Como comentarista do Campeonato Italiano, marcou época na Bandeirantes entre o final dos anos 1980 e o início dos 1990. Depois faria o mesmo na ESPN. Suas histórias na emissora se tornaram lendárias. E ele parecia ter uma explicação desconhecida para tudo. Até para o motivo real para o Big Mac ter picles. Seria uma homenagem ao Brasil, jurava.

Os relatos eram tão rocambolescos que o grupo humorístico Hermes e Renato criou Milton Bollotti, personagem que usava palavras em italiano e contava causos exagerados. A aparência, o jeito de falar e a gradiloquência eram claras referências a Lancellotti. O homenageado achava graça. "Morria de rir", era a sua própria definição.

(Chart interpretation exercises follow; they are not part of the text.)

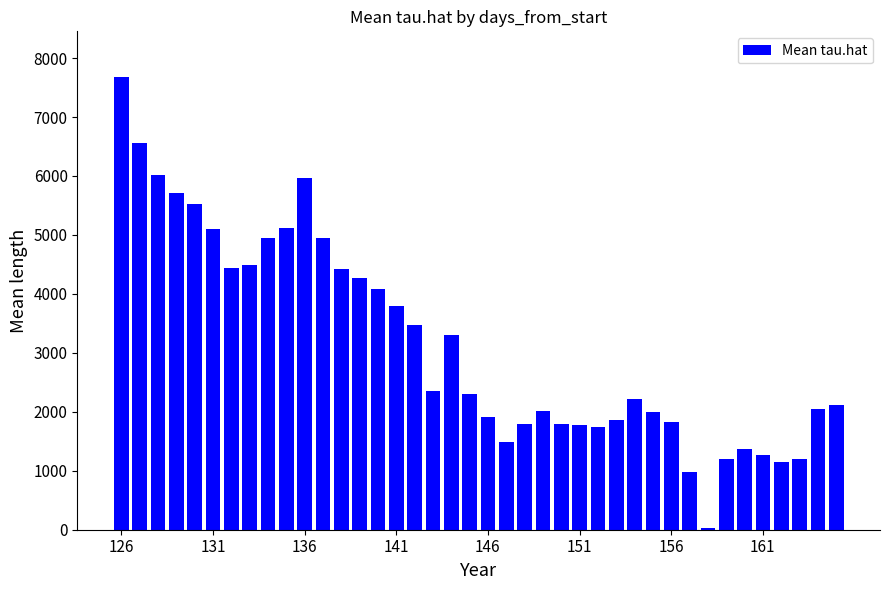

What is the sum of all values?

126225.0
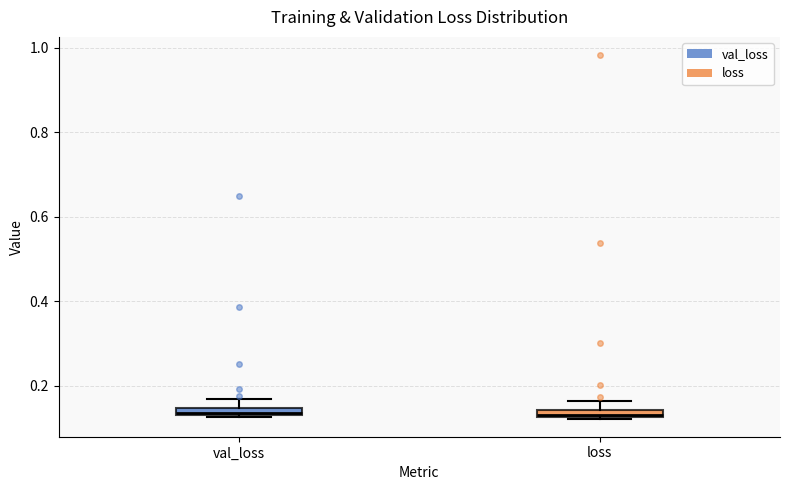

Where is the upper edge of the box for loss on the y-axis? The values are not printed on the chart, so give them approximately, as read against the axis.

0.14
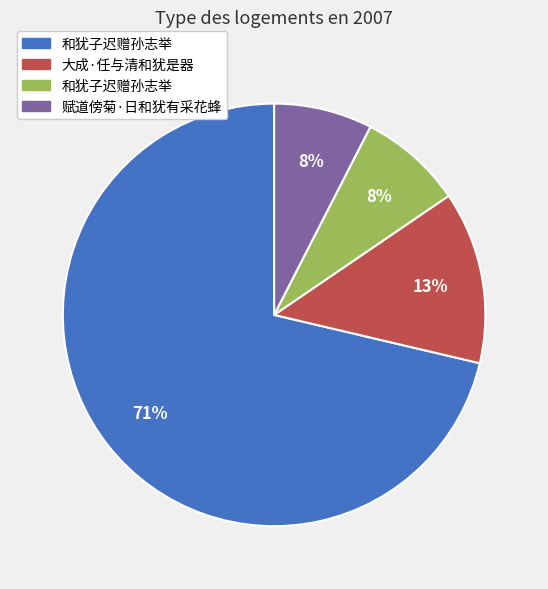

To the nearest percent, what is the average slice percentage?

25%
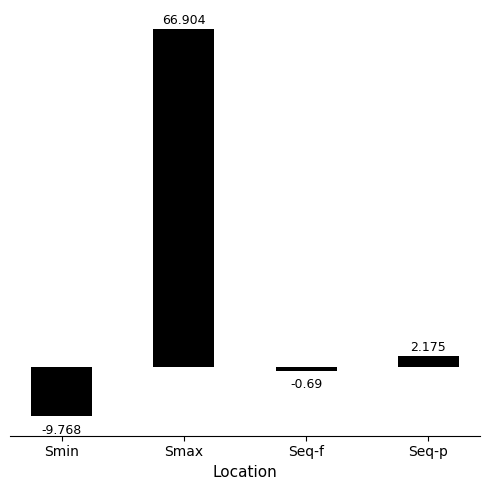

Between Smin and Seq-p, which is larger?

Seq-p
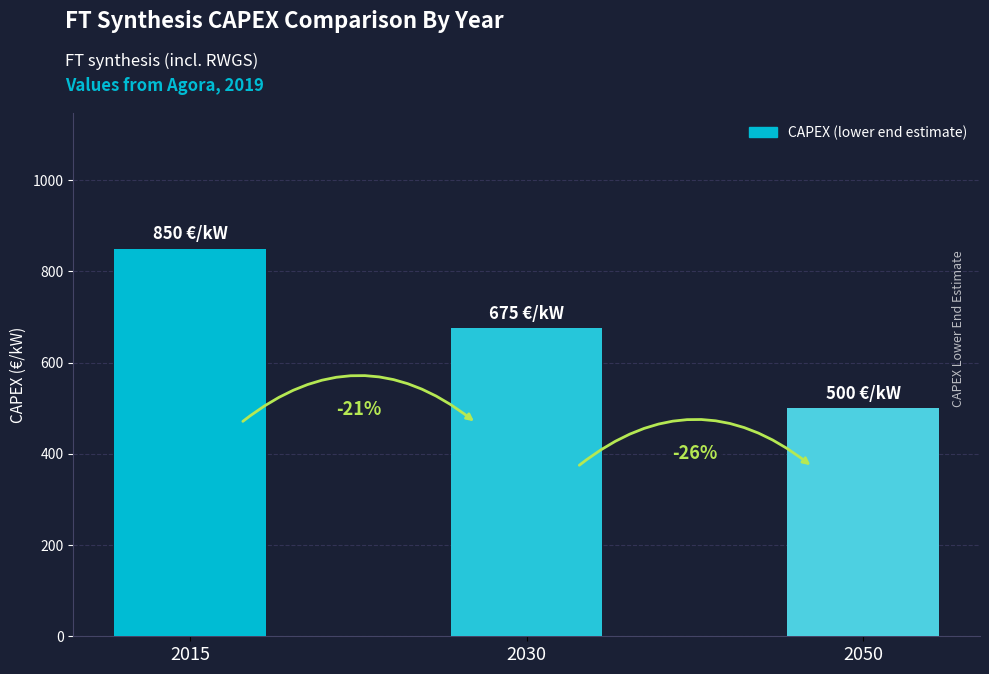

What is the approximate value at 2015?

850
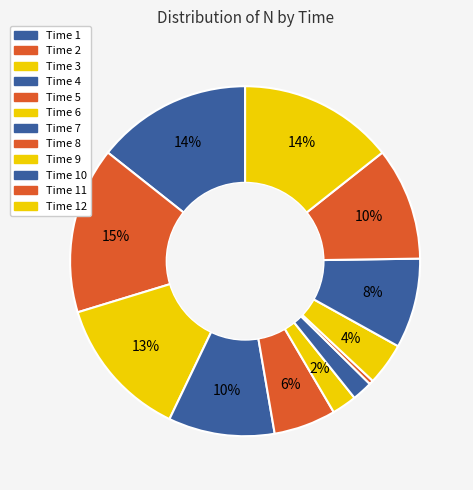

Which slice is the largest?

Time 2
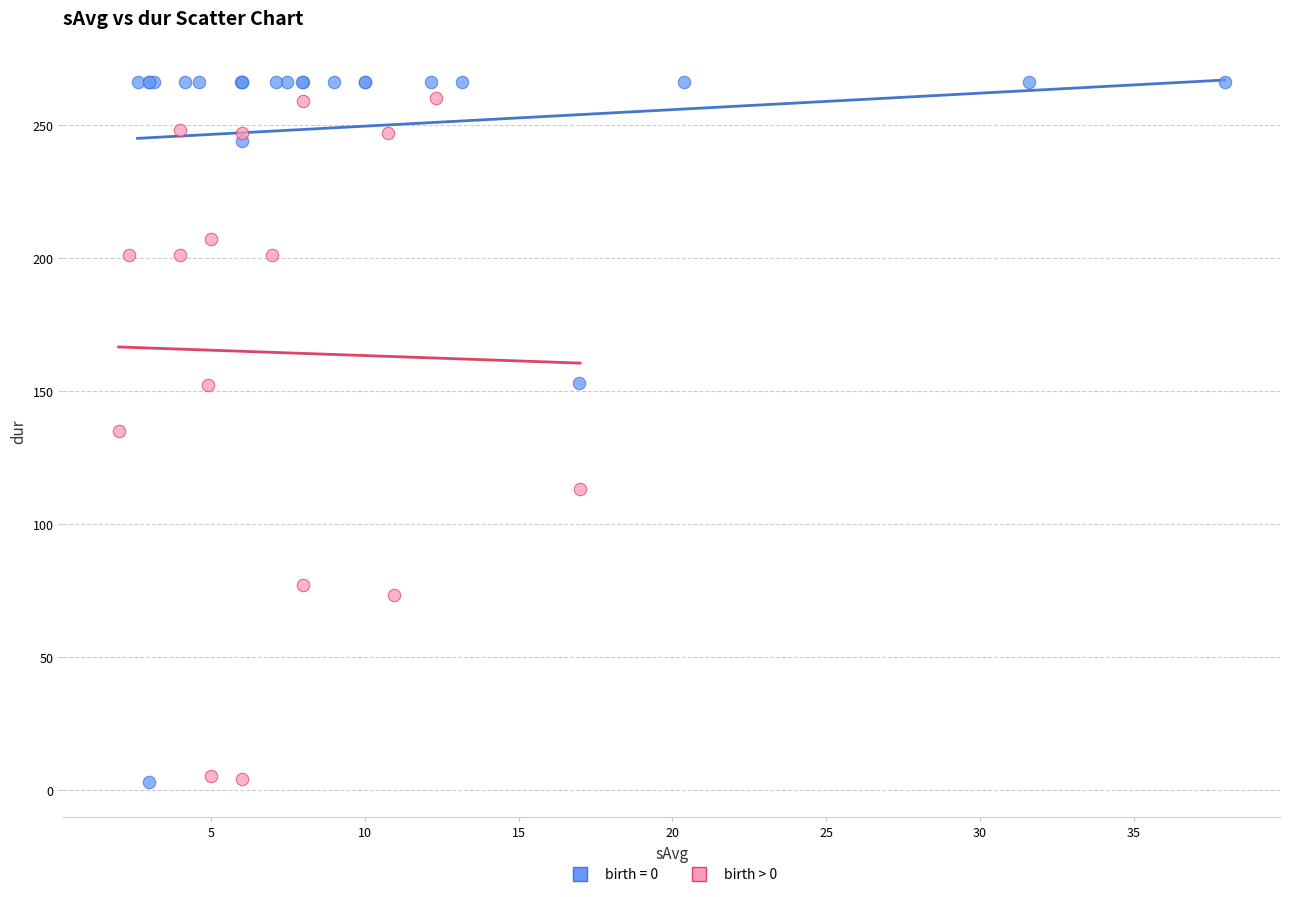

What are all the series names shown in the legend?

birth = 0, birth > 0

"Acho um barato. Coloquei uns vídeos em sequência e mostrei para os meus netos. Vou ficar bravo? Antes do Hermes e Renato, quando eu ainda tinha programa de gastronomia, o Casseta & Planeta inventou o Silvio Lanchonete, feito pelo Bussunda", lembra.

A paixão pela comida veio antes da fama das transmissões de partidas internacionais. O chef de cozinha veio antes do jornalista dono das informações que ninguém mais tinha.

"Se um zagueiro sueco tropeça no treino, o Silvio fica sabendo", elogiou o narrador Luciano do Valle, antes de transmissão da Copa de 1994.

Formado em arquitetura, Lancellotti teve programas sobre culinária na TV brasileira por mais de uma década. Lembrava-se de receitas mesmo nos comentários de futebol. Sempre adorou a gastronomia, outro hábito que se foi com a dificuldade de locomoção causada por acidente de carro há cerca de quatro anos. Tinha duas próteses, uma no quadril e outra na perna esquerda. Era um dos poucos assuntos que não gostava de abordar.

Silvio Lancellotti também se dedicou à culinária - Arquivo/Folhapress

Ficar sentado muito tempo fez com que desenvolvesse neuropatia periférica, uma lesão nos nervos do sistema nervoso. Seus tornozelos travavam. Entre todos esses contratempos físicos, o que mais parecia irritá-lo era cansaço nas cordas vocais que o deixava com a voz frágil e rouca.

"É uma merda", reclamava.

As limitações só não o impediam de fazer o que mais adorava: escrever. Ele passou os últimos anos de vida sentado em frente ao computador, a digitar sem parar. Era blogueiro do portal R7 e se tornou autor de "thrillers" policiais.

Um deles, "Honra ou Vendetta" foi adaptado para novela na Rede Record com o nome de "Poder Paralelo". O último deles, "Assassinos do Abecedário", foi lançado no final de agosto deste ano.

Lancellotti deixa a mulher, Vivian, os filhos Eduardo, Daniela, Giulia, Luísa e o enteado José Renato.